The months of August, September and October were replete with such stories on both sides of the border. What made the killing even more abhorrent was the systematic rape, mutilation and murder of captured women: acts that both Sikhs and Muslims indulged in. On the afternoon of August 15, White-Spunner writes: “Sikhs paraded naked Muslim women, who were then publicly raped before being set afire in the street.” On the 17th of August, thousands of Sikhs turned up from the outlying villages of Amritsar and started a street massacre.

Of all the images of Punjab of August 1947, it is the pictures of trains – either overcrowded with desperate refugees or as ghost trains packed with dead bodies – that have remained the most vivid. “The 15th of August would be one of the most terrible days in the bloody history of Amritsar but in Karachi and Delhi, the emphasis was now on celebration of nationhood,” writes the author.

On Jammu and Kashmir, White-Spunner writes that Maharaja Hari Singh was indecisive.
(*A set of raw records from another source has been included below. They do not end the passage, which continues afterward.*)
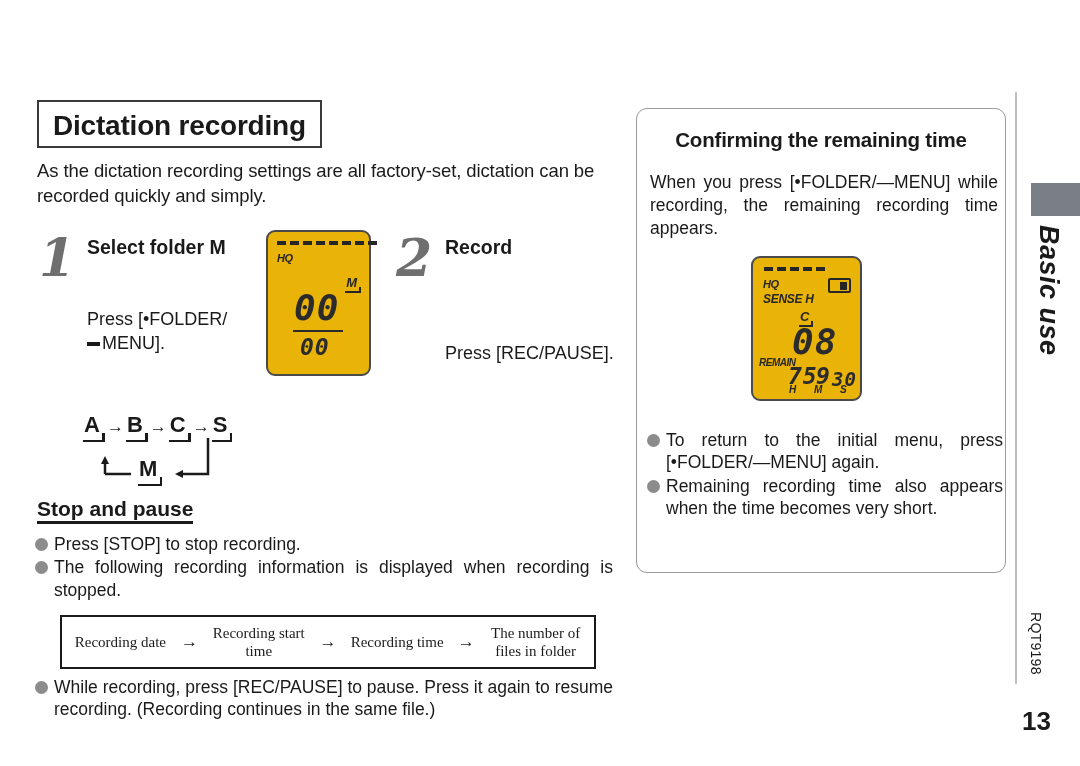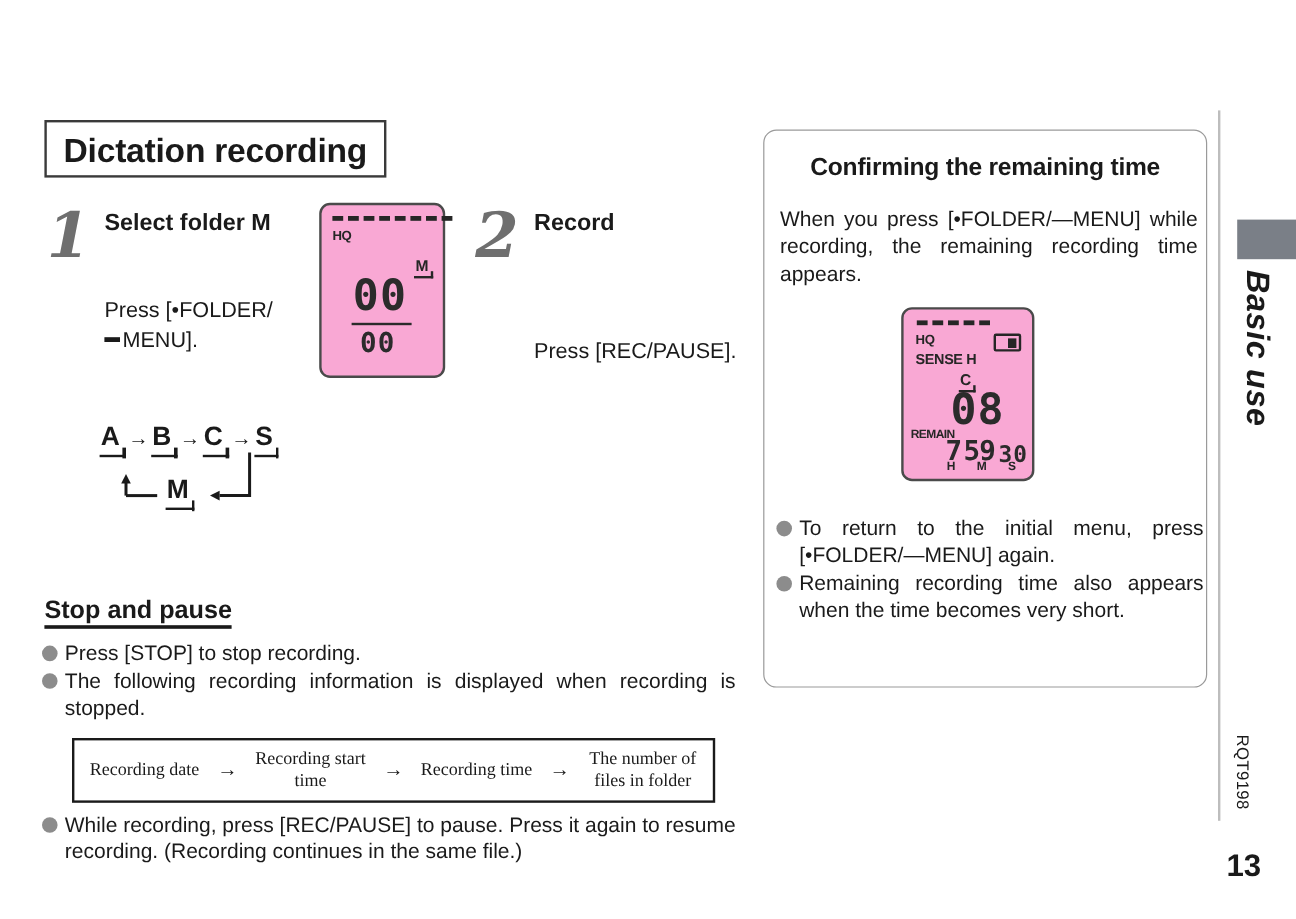--- a/index.html
+++ b/index.html
@@ -434,6 +434,7 @@
 
     <div class="title-box">Dictation recording</div>
 
+    <div class="intro">As the dictation recording settings are all factory-set, dictation can be recorded quickly and simply.</div>
 
     <div class="steps">
 

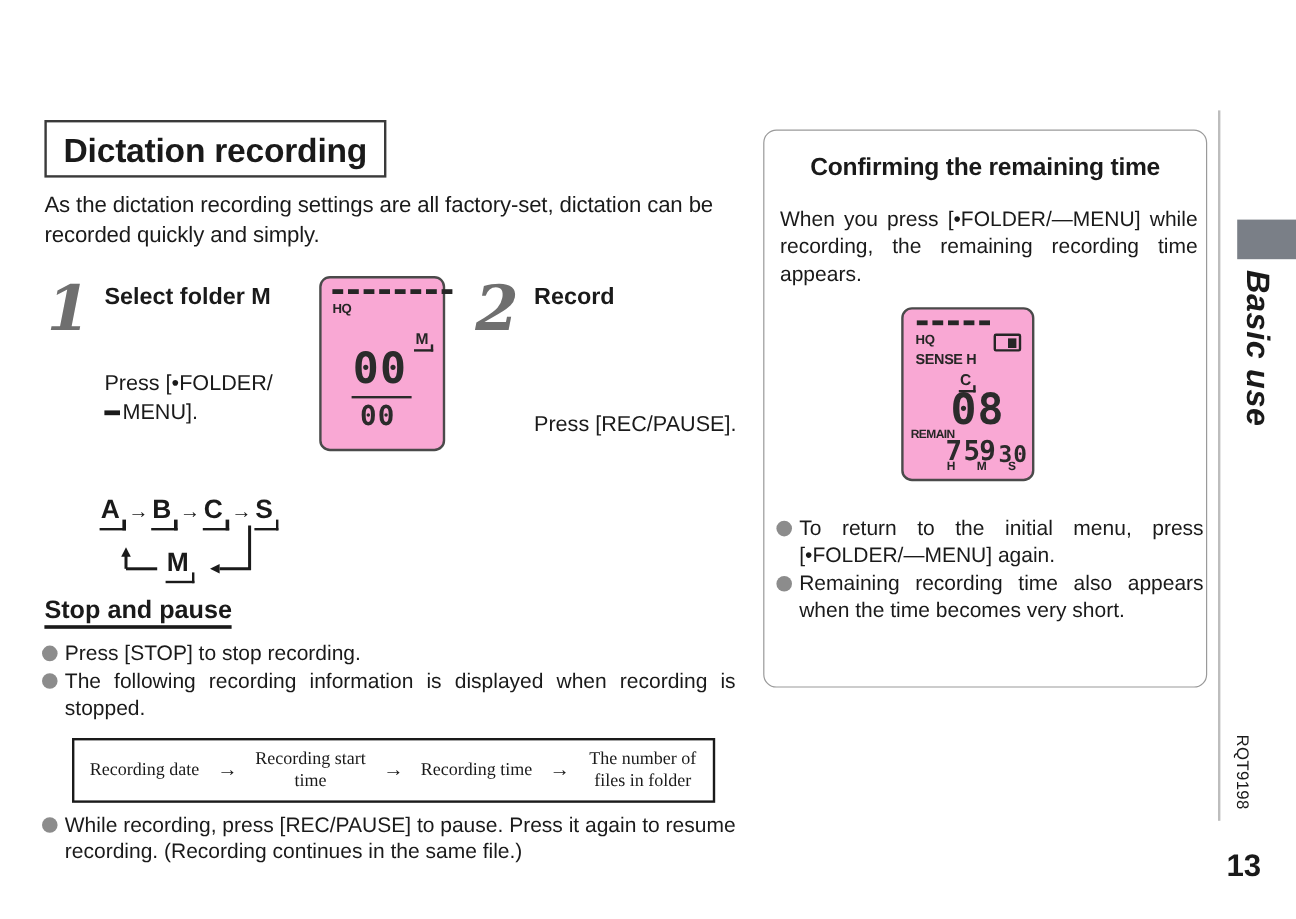--- a/index.html
+++ b/index.html
@@ -143,9 +143,10 @@
   
   .lcd {
     position: absolute;
-    background: #f9a8d4;
+    background: #eab308;
     border: 2px solid #4a4a4a;
     border-radius: 9px;
+    font-style: italic;
   }
   .lcd-1 {
     left: 229px;

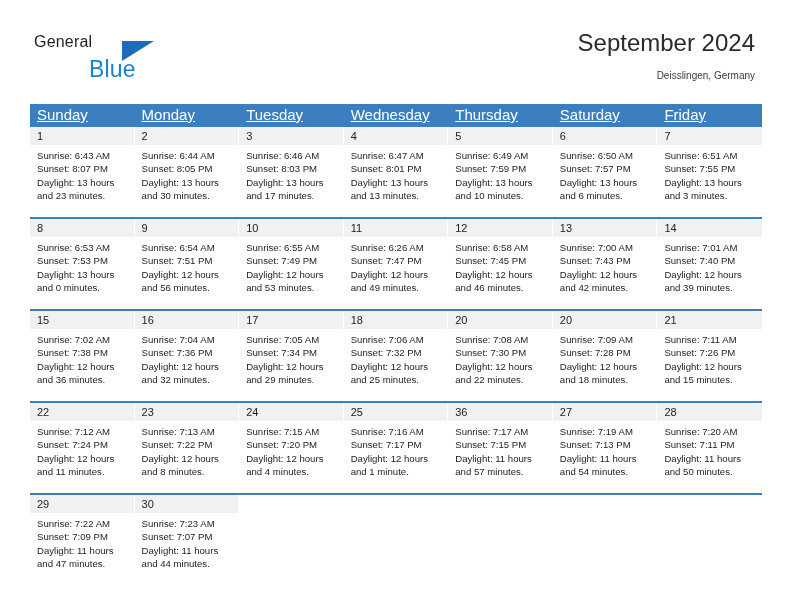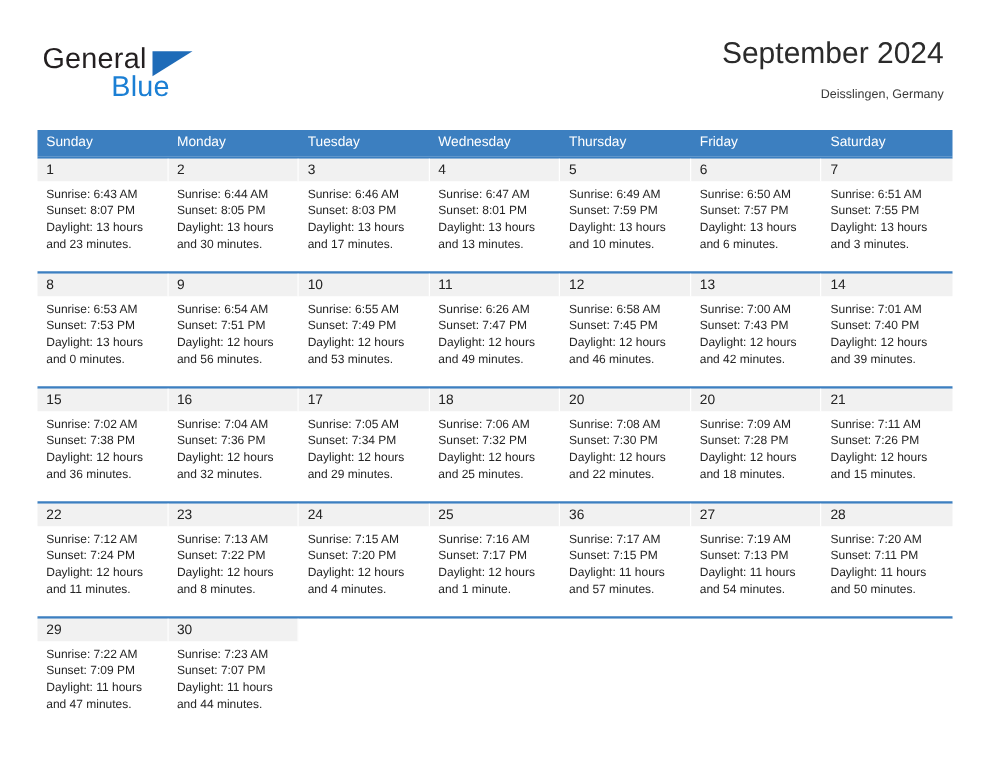--- a/index.html
+++ b/index.html
@@ -38,7 +38,7 @@
   .logo-general {
     position: absolute;
     left: 0; top: 0;
-    font-size: 23px;
+    font-size: 16px;
     letter-spacing: 0.2px;
     color: #231f20;
     font-family: "Liberation Sans", sans-serif;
He also quotes Nehru, who called him “timid”.

“The notion of an independent Kashmir allowed an indecisive man an excuse not to accede to either India or Pakistan.” But this led to yet another tragedy: revolt, killings and finally India’s intervention. And because of that, even today the divided State is suffering.

While the author is critical of many decisions taken by the British Empire and brings out the rift between Mountbatten and the Commander-in-Chief, Claude Auchinleck, there are many areas that he could have dealt with in more detail. The way the Empire rushed the decision under pressure, leaving little room for deliberation and pitting leaders against one another perhaps worsened the situation.

His account, focusing on a single year, leaves out important twists and turns in a history riddled with the Empire’s tyranny. The author emphasises that the Empire should have listened to its subjects’ demand for self-government much earlier. “It did not do so, and when it was finally forced to close, it did so amid terrible bloodshed, which the British and British Indian armies could have significantly limited if not wholly prevented. We had stayed too long — just as we were doing in Basrah [Iraq].”

Although some links are missing in the book, it nonetheless remains a solid work of research.